1. Arti Sistem Demokrasi Liberal
Suatu bentuk sistem politik dan pemerintahan yang bersendikan pada asas-asas liberalisme yang ada dan berkembang di Eropa dan Amerika Serikat. Di Indonesia sistem Demokrasi Liberal berlangsung sejak tahun 1950 sampai tahun 1959 saat dikeluarkannya Dekrit Presiden 5 Juli 1959. Pada masa ini perrgantian kabinet dilatarbelakangi oleh perbedaan yang tajam antara partai-partai melawan partai yang memerintah. Bahkan pernah terjadi partai menjatuhkan kabinetnya sendiri.
2. Kondisi Politik Masa Demokrasi Liberal
Masa Liberal di Indonesia (1950-1959) biasa pula disebut masa kabinet parlementer. Kabinet parlementer adalah kabinet yang pemerintahan sehari-hari dipegang oleh seorang Perdana Menteri. Dalam masa Kabinet Parlementer ini ternyata konflik partai di Indonesia sangat tinggi sehingga kabinet terpaksa jatuh bangun.

============================================================

* [Daftar Tugas]
(A) Tuliskan ulang tanpa perubahan bagian kutipan tentang Demokrasi Liberal, mulai dari "2. Kondisi Politik" sampai dengan "terpaksa jatuh bangun.".
(B) Menurut kutipan tentang Demokrasi Liberal, siapa yang memegang pemerintahan sehari-hari dalam kabinet parlementer?

* [Bagian Data]
============================================================

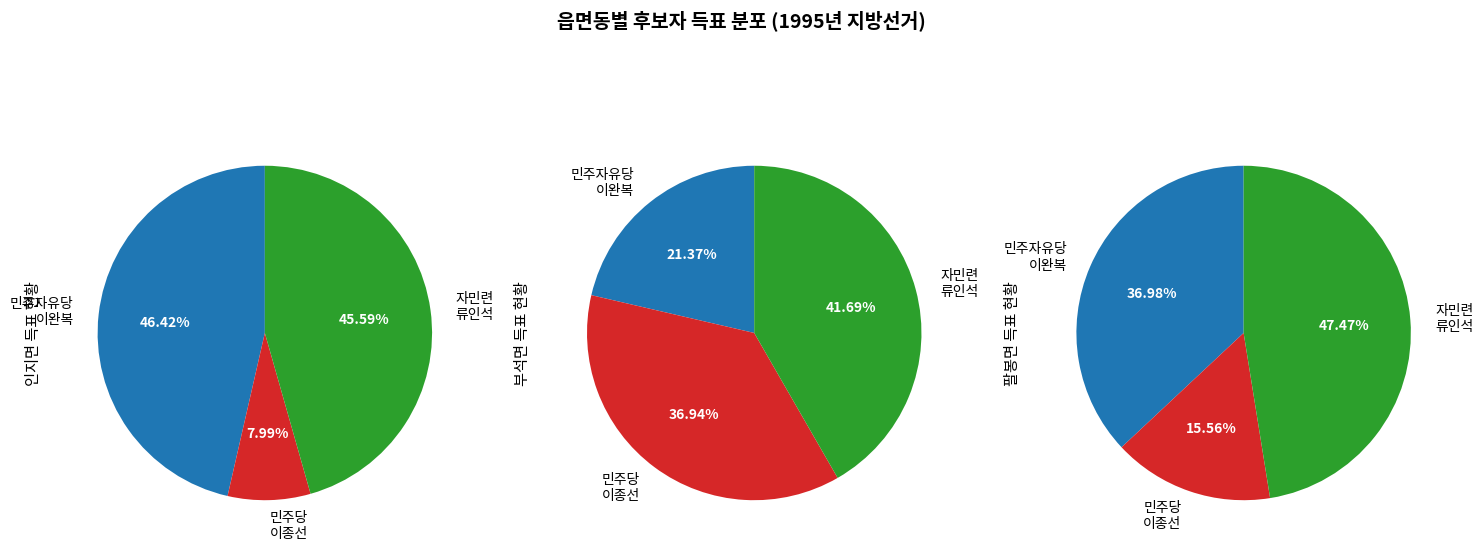

What is the spread (max minus min) of values at 인지면?

1111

============================================================

* [Jawaban yang Diharapkan]
(A)
2. Kondisi Politik Masa Demokrasi Liberal
Masa Liberal di Indonesia (1950-1959) biasa pula disebut masa kabinet parlementer. Kabinet parlementer adalah kabinet yang pemerintahan sehari-hari dipegang oleh seorang Perdana Menteri. Dalam masa Kabinet Parlementer ini ternyata konflik partai di Indonesia sangat tinggi sehingga kabinet terpaksa jatuh bangun.

(B) Seorang Perdana Menteri.